Prudent Commercial Loan Mod Negotiations

You might have been in the commercial development business for years and years. You might have done everything by the book, conservatively. You weren’t speculating or taking huge risks like the other guys. But the general overbearing market slump has affected your property’s bottom line, and for the past few months you haven’t been able to make mortgage payments. The development’s underwater, and you’re considering a prudent commercial loan mod. A prudent loan workout isn’t an easy feat to accomplish. Getting some banks to even consider it will take some brute force will. But ultimately, if your property’s a viable business—and the bank feels it is—a prudent commercial loan mod will be mutually beneficial.

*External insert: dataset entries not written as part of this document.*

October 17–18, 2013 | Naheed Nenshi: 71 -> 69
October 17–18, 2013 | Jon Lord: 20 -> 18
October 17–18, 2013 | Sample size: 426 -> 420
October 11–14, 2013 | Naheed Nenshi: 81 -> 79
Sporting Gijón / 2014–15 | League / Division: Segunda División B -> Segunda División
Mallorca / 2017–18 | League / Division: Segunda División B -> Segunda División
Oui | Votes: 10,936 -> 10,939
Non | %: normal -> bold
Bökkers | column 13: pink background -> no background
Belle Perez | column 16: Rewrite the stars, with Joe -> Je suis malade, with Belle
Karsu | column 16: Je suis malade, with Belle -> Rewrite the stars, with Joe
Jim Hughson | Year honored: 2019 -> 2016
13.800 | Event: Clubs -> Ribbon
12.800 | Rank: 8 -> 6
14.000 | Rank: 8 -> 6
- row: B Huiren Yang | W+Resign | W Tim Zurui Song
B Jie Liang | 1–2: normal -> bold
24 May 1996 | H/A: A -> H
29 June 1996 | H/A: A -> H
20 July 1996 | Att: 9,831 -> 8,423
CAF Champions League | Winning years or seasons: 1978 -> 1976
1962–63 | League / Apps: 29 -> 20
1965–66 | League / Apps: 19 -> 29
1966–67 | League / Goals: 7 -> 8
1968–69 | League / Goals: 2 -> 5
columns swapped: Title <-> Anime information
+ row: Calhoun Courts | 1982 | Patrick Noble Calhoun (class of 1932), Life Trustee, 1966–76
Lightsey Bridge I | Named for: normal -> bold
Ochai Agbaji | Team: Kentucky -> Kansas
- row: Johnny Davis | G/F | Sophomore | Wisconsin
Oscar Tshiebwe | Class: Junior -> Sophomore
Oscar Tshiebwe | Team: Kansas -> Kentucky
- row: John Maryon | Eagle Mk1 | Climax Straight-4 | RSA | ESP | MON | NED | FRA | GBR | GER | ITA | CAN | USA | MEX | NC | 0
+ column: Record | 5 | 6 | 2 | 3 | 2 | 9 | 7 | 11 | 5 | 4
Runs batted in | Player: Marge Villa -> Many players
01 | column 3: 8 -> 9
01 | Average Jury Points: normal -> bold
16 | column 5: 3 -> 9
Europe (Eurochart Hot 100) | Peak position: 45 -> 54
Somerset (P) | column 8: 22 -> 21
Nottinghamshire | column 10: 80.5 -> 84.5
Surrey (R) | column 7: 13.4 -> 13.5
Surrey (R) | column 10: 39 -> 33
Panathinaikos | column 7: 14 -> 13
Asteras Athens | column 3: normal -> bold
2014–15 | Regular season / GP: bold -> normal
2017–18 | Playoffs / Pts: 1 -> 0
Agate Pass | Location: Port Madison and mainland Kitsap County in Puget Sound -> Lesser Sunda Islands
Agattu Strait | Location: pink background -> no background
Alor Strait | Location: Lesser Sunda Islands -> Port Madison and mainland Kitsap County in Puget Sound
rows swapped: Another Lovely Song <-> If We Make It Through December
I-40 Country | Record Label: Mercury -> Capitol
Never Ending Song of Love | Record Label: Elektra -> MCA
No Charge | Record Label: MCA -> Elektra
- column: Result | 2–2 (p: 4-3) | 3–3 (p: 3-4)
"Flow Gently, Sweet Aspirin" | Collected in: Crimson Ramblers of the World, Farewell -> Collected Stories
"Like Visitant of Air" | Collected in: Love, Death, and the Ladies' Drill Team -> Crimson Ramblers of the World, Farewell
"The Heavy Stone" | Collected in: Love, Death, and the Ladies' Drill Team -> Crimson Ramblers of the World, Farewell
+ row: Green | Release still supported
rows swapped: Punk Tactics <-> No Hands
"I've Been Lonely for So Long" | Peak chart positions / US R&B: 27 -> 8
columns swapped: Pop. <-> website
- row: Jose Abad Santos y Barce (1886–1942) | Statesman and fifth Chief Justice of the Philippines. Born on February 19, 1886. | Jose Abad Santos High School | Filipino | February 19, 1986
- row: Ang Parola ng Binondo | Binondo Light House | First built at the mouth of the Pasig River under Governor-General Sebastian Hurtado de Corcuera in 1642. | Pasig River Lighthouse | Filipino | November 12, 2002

The commercial mortgage modification will invariably entail an audit of the property’s books and pertinent business documents: business plans, tenant lease agreements, floor plans, accounting records, etc. The commercial loan renegotiation will be tough, and will likely take a toll on your confidence in the venture, but you should realize that the bank does not want to see you default and does not want to foreclose. The bank would much rather have you see a mortgage—any mortgage, the original mortgage, a modified mortgage—through to maturity. The bank has as incentives a number of government programs that help prod lenders toward remediation rather than complacently letting the borrower default. Take a stand for the interests of your venture and business. Don’t let the bank get the upper hand during the commercial mortgage renegotiation. Just as purchase prices of commercial property’s set the tone for the pro forma, the terms that you fight for will set the tone for the property for years and years to come.